**WORK TO DO**
Could you return everything in the listing below, from the line containing "state / province: Pinar del Río" down to the final line, copying each line character for character?
── AVAILABLE RECORDS
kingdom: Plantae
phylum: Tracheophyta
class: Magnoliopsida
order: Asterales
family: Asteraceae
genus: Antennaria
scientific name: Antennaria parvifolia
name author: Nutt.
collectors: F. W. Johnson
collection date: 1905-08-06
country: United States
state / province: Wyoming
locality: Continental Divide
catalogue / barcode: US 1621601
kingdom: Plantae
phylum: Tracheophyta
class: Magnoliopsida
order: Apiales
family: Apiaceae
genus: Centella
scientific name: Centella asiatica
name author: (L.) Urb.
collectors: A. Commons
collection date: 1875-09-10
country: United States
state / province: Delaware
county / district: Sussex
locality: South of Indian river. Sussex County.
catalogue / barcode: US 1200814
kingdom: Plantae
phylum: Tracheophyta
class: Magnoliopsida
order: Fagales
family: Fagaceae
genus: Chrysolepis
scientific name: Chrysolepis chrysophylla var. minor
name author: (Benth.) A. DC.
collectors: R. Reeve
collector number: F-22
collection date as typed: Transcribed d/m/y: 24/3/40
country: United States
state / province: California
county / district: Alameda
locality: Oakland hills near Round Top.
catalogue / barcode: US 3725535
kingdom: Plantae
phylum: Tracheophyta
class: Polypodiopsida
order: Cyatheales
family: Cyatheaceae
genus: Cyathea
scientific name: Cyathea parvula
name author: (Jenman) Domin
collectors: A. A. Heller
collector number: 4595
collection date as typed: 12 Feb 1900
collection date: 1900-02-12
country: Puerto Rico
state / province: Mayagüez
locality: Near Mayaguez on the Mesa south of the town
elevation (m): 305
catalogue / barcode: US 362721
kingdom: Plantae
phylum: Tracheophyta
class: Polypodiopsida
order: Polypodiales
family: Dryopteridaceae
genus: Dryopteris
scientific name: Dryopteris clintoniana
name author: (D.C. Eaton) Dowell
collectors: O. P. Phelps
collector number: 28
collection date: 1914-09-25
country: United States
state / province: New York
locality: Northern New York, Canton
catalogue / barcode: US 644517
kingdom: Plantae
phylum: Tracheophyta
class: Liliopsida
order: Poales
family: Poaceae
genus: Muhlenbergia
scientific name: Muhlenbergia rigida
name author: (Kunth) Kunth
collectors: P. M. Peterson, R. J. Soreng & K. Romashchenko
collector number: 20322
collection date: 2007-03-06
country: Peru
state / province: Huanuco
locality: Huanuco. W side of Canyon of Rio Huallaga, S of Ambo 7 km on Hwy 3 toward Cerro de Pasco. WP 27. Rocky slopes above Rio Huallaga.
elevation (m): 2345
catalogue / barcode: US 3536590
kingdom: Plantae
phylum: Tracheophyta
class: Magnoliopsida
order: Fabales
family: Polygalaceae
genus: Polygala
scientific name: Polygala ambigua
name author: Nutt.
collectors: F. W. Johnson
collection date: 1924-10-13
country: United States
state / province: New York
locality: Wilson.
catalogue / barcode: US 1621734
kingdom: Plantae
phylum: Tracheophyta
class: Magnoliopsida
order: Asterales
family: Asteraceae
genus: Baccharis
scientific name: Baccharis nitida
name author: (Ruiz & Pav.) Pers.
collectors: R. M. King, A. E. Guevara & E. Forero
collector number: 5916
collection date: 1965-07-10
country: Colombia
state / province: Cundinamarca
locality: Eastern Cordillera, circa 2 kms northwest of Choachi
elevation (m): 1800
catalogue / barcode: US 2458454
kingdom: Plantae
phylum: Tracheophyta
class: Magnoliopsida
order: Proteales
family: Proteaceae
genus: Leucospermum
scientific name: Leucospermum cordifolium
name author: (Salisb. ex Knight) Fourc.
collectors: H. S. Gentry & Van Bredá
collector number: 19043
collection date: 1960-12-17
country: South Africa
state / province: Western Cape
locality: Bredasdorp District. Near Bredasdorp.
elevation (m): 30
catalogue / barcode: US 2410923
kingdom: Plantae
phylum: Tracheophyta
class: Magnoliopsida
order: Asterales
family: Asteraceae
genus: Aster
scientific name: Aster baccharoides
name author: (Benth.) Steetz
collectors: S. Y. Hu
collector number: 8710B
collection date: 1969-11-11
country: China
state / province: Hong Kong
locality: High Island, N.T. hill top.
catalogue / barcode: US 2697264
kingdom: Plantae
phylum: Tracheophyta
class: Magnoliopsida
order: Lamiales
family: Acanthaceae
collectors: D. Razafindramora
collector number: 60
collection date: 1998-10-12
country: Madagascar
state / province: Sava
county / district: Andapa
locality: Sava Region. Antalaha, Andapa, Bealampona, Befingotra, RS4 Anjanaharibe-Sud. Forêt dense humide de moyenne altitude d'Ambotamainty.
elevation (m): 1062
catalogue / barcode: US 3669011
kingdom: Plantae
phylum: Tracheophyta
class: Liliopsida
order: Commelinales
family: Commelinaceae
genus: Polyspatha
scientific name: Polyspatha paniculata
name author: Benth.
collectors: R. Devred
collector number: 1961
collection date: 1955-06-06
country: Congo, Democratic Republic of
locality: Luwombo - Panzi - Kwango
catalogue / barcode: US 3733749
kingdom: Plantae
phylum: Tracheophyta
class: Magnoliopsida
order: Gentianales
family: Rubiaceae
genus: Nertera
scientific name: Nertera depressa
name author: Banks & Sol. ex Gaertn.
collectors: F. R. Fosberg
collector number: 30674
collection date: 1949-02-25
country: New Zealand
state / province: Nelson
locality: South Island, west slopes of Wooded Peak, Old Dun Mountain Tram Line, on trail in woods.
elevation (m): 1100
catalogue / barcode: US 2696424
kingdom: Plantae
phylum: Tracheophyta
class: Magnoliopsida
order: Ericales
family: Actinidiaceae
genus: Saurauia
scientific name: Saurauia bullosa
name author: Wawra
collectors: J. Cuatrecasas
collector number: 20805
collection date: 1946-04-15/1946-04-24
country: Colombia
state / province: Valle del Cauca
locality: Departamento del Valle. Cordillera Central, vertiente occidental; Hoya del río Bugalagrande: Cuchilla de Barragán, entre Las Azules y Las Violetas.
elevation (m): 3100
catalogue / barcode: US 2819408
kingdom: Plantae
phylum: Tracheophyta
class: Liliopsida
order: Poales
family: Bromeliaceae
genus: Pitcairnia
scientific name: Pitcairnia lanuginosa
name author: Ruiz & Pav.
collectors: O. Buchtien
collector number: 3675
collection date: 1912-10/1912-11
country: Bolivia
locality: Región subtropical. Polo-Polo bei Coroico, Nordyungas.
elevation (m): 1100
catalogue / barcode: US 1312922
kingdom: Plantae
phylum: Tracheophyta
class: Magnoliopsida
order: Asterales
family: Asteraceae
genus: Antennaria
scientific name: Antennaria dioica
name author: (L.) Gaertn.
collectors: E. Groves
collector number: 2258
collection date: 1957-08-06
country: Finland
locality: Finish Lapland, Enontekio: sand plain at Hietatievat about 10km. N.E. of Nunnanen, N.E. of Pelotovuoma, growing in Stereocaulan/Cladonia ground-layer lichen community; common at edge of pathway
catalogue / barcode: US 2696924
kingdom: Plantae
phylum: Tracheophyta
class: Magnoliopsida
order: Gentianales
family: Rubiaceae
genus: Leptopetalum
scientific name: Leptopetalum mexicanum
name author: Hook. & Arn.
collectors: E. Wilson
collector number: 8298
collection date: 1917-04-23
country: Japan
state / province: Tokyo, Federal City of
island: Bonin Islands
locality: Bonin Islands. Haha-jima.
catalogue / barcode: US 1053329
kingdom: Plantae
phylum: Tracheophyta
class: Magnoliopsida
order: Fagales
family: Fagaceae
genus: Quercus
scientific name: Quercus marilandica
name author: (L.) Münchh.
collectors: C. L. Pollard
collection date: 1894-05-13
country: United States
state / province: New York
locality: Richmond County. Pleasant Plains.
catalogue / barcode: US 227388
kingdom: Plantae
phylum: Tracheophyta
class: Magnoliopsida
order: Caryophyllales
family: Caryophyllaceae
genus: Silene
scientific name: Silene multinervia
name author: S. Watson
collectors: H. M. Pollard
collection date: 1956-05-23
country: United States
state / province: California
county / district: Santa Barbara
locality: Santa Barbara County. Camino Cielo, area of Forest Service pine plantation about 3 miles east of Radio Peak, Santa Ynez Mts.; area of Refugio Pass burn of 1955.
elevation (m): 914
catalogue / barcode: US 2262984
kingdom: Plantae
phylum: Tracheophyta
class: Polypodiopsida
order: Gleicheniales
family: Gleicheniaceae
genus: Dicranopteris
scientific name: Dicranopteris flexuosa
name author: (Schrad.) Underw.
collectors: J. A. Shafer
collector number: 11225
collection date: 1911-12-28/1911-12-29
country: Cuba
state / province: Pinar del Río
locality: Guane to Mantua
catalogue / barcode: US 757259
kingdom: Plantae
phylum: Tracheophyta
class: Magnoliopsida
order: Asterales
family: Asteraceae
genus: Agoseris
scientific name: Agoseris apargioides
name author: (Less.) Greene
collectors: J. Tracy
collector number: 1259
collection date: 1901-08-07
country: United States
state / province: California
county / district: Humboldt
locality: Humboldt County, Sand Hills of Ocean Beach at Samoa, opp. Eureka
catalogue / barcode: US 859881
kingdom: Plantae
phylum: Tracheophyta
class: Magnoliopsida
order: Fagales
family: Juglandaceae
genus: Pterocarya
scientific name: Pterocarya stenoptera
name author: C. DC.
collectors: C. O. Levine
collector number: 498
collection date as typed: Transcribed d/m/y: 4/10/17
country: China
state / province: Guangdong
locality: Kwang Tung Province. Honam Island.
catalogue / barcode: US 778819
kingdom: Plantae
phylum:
────
**RESULT**
state / province: Pinar del Río
locality: Guane to Mantua
catalogue / barcode: US 757259
kingdom: Plantae
phylum: Tracheophyta
class: Magnoliopsida
order: Asterales
family: Asteraceae
genus: Agoseris
scientific name: Agoseris apargioides
name author: (Less.) Greene
collectors: J. Tracy
collector number: 1259
collection date: 1901-08-07
country: United States
state / province: California
county / district: Humboldt
locality: Humboldt County, Sand Hills of Ocean Beach at Samoa, opp. Eureka
catalogue / barcode: US 859881
kingdom: Plantae
phylum: Tracheophyta
class: Magnoliopsida
order: Fagales
family: Juglandaceae
genus: Pterocarya
scientific name: Pterocarya stenoptera
name author: C. DC.
collectors: C. O. Levine
collector number: 498
collection date as typed: Transcribed d/m/y: 4/10/17
country: China
state / province: Guangdong
locality: Kwang Tung Province. Honam Island.
catalogue / barcode: US 778819
kingdom: Plantae
phylum:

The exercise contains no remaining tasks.